The system will disenfranchise voters who are African-Americans, Hispanics, Native Americans and Asian-Americans and “erroneously flags people who are citizens,” said Laughlin McDonald of the ACLU Voting Rights Project. “It’s a flawed system.”

The verification process became mandated in 2002 with the passage of the Help America Vote Act. It requires the state to match its voter registration database against databases maintained by the state Department of Driver Services and the Social Security Administration. The law requires states to verify a voter’s identity, but not necessarily citizenship.

Two years ago, according to court records, the secretary of state’s office questioned the citizenship of more than 4,500 prospective voters.

About a month before the 2008 presidential election, voting rights advocates sued the state on behalf of a Kennesaw State University student who had been flagged by the system even though he was a naturalized citizen and eligible to vote. The groups contended the state was using the process to systematically purge minority voters, a charge state officials vehemently denied.

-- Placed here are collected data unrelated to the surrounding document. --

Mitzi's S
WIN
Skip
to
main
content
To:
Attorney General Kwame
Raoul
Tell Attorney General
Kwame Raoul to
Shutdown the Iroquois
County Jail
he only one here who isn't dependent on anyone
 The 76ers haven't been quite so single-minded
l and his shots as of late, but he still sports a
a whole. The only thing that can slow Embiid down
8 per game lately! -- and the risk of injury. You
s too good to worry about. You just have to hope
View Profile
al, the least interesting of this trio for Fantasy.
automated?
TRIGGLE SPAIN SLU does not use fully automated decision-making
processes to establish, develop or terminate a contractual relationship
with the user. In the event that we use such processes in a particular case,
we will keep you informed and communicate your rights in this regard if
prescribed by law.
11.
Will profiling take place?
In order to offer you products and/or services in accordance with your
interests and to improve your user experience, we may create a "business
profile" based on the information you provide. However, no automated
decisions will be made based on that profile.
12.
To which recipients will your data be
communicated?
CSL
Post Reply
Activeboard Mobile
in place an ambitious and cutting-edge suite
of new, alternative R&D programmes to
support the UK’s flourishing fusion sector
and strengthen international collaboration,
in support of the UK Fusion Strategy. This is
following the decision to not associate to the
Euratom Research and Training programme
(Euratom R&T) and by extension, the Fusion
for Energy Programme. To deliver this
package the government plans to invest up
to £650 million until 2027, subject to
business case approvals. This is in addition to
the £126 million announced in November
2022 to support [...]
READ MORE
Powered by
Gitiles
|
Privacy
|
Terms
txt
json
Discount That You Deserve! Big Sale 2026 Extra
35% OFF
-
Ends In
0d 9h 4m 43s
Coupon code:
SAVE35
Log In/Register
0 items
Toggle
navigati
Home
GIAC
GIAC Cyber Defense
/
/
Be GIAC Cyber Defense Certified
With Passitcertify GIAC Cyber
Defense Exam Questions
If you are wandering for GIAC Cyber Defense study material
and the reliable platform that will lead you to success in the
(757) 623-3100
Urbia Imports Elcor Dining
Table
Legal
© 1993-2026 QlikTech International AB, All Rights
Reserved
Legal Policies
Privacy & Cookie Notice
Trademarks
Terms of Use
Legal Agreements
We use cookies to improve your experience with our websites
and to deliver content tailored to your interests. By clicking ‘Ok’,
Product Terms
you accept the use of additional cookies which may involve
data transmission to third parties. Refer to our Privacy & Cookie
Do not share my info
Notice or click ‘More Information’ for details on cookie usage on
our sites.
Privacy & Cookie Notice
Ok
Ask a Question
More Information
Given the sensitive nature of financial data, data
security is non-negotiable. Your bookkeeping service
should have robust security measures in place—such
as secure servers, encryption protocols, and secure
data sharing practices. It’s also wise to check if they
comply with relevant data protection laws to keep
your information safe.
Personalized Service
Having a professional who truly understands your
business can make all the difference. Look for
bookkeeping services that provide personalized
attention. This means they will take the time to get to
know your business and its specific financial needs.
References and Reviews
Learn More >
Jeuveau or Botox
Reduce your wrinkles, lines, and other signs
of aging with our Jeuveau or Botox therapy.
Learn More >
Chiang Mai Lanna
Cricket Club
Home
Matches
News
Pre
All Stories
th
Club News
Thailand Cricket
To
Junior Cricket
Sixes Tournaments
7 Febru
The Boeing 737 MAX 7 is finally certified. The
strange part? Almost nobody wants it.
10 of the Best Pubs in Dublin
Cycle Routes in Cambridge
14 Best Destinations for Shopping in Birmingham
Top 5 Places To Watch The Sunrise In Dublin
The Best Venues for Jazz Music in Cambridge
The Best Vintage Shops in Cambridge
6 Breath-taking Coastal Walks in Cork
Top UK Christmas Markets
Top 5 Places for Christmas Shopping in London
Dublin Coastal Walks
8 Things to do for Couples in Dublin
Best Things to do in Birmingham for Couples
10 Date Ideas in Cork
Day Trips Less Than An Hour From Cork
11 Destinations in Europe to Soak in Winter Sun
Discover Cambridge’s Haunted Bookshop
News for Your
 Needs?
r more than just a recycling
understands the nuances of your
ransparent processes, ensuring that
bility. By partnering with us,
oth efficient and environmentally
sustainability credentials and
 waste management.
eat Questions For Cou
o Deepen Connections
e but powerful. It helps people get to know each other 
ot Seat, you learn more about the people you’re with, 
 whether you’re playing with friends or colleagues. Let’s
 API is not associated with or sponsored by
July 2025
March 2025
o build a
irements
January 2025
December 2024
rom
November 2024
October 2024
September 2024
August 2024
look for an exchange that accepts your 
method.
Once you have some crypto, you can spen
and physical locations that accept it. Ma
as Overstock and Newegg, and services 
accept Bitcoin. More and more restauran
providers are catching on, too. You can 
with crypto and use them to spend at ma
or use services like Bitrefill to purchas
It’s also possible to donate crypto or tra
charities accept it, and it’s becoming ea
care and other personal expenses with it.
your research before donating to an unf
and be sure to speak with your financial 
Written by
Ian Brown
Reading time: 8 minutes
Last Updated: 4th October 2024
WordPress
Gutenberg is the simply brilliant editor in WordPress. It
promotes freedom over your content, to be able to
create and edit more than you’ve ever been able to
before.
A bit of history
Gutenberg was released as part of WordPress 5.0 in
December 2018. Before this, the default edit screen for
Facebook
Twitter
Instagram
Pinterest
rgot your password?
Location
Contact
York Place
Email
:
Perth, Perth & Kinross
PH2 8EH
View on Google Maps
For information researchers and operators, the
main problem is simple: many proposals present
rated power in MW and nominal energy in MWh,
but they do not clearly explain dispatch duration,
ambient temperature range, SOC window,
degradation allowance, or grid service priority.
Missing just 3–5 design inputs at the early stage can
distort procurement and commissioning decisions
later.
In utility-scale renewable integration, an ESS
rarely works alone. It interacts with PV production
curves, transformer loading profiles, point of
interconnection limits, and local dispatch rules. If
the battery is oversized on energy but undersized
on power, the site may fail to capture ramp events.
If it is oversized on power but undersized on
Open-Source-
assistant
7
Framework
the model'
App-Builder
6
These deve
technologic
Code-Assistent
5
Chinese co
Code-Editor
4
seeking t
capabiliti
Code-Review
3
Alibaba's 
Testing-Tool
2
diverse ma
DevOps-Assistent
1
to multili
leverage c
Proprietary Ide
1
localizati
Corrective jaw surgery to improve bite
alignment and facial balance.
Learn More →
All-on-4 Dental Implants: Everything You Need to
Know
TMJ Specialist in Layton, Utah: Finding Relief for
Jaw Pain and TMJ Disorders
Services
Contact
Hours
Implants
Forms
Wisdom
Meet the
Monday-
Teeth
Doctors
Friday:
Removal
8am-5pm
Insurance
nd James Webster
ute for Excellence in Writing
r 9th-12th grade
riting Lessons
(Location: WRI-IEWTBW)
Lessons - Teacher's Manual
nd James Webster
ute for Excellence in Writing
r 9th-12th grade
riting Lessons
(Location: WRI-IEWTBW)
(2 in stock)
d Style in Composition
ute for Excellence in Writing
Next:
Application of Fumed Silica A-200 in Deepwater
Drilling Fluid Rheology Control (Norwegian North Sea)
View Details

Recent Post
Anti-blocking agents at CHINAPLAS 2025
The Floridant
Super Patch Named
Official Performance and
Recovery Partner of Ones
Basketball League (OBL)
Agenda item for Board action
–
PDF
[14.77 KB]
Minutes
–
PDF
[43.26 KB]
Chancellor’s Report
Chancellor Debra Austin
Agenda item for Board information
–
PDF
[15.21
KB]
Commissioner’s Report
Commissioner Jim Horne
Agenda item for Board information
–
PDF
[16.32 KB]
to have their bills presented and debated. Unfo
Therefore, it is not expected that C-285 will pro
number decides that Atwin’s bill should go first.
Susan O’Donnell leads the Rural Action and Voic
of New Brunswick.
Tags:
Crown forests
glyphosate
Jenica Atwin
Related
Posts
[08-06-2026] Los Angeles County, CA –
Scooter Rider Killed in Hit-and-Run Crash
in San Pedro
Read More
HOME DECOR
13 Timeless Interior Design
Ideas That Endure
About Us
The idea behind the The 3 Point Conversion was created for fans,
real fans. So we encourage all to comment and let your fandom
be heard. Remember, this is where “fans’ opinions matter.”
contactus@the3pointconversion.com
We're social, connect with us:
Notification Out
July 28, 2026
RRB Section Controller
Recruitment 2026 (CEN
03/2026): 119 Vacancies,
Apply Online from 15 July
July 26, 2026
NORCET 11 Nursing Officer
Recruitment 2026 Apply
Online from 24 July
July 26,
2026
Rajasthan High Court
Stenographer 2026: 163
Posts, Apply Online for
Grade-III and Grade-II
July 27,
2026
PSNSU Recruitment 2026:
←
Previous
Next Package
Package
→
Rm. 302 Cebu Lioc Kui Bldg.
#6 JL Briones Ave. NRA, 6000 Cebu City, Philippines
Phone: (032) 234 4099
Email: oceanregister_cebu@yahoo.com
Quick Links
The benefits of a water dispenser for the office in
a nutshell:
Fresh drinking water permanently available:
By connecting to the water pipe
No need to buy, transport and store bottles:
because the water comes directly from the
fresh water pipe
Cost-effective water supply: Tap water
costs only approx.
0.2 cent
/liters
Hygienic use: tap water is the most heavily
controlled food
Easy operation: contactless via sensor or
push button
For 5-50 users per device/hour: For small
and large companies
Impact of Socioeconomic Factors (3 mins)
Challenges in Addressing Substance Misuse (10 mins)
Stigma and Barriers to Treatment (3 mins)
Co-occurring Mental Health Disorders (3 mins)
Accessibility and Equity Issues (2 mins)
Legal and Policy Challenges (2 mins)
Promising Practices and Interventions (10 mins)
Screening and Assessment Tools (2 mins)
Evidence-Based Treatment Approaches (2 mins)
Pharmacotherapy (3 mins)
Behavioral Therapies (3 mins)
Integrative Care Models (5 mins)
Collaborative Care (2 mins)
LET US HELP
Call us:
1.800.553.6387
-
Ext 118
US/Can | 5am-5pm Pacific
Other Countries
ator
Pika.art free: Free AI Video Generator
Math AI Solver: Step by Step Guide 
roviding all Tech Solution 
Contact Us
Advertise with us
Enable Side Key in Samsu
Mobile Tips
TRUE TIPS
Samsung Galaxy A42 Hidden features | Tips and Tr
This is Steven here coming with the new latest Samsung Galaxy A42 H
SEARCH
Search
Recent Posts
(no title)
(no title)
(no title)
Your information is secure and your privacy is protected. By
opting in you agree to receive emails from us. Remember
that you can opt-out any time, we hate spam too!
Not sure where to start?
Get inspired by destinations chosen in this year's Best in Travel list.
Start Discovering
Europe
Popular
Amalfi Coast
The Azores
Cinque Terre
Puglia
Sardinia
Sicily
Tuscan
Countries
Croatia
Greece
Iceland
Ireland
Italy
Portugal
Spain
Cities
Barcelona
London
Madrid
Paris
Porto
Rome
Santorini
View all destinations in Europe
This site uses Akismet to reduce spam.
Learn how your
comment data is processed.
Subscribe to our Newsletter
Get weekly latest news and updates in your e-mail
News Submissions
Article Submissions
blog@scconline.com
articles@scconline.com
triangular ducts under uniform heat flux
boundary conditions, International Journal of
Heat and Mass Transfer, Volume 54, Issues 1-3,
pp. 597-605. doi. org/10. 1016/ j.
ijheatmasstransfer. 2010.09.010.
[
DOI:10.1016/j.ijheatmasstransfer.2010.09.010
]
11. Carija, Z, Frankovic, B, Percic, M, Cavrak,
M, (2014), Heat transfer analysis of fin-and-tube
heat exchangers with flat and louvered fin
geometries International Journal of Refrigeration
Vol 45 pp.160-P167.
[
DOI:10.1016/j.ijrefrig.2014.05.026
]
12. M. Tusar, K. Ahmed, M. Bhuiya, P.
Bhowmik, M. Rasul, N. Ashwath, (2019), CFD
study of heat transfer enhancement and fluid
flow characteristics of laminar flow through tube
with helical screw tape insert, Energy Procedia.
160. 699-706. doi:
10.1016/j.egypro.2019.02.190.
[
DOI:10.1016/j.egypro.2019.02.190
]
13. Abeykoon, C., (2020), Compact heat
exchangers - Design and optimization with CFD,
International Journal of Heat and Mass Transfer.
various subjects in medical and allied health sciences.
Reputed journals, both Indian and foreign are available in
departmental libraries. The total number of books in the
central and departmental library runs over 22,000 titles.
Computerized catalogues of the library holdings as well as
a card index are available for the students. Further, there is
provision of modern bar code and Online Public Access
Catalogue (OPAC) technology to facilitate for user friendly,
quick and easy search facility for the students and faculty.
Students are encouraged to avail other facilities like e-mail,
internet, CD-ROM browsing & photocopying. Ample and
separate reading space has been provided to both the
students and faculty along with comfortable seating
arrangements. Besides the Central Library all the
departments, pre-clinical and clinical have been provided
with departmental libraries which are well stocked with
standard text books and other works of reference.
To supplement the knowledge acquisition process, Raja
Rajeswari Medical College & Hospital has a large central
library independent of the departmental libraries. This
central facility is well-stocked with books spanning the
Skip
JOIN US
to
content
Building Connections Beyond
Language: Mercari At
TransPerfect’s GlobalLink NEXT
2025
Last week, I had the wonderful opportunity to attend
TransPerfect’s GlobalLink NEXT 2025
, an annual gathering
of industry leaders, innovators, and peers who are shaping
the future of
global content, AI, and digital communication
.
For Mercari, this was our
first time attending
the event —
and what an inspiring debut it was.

A week before the 2008 elections, a panel of three federal judges in Atlanta ruled that Georgians whose eligibility to vote had been questioned could vote by a “challenged ballot.” Under this procedure, a flagged voter could cast a paper ballot and have until the following Friday to provide proof of citizenship to their local registrar.

The three-judge panel also found that Georgia should have sought federal approval before implementing its verification system. Under Section 5 of the Voting Rights Act of 1965, states with a history of discrimination must get changes in voting procedures “pre-cleared” by the Justice Department or by the U.S. District Court in Washington.

The state then sought approval from the Justice Department, but it declined to sign off on Georgia’s verification system. The department called the process “seriously flawed” because it subjected minority voters to “additional, and more importantly, erroneous burdens on the right to register or vote.”

After the Justice Department objected, the voting rights groups asked the three-judge panel to bar the state from using the system. But last month, the same panel of judges allowed Georgia to continue asking prospective voters who have been flagged to prove their citizenship. This prevents “both eligible voters from being denied the right to vote and ineligible voters from casting votes that cannot be discounted later,” the judges said in a June 15 order.

Shortly after that ruling, the secretary of state’s office mailed out letters to more than 4,200 flagged voters. Affected voters should have received notification by now.